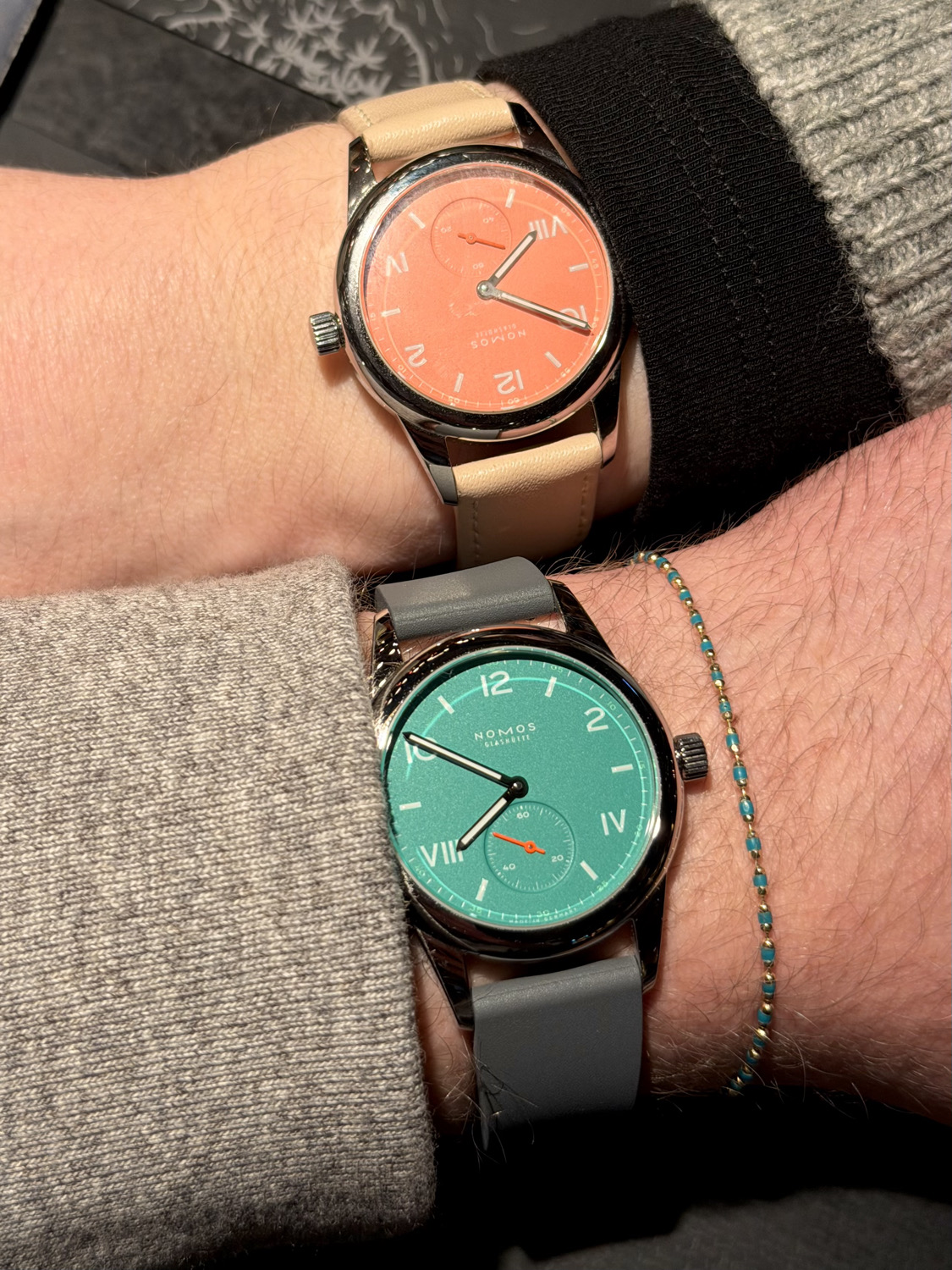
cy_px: 635
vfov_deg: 39.7
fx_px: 1760
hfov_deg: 30.3
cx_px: 476
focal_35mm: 48
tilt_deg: -70.0
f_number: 1.78
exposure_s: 1/50
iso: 64
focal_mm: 6.76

———

What you should do
Produce an exact copy of each line of data, skipping embedded images.

Solution
cy_px: 635
vfov_deg: 39.7
fx_px: 1760
hfov_deg: 30.3
cx_px: 476
focal_35mm: 48
tilt_deg: -70.0
f_number: 1.78
exposure_s: 1/50
iso: 64
focal_mm: 6.76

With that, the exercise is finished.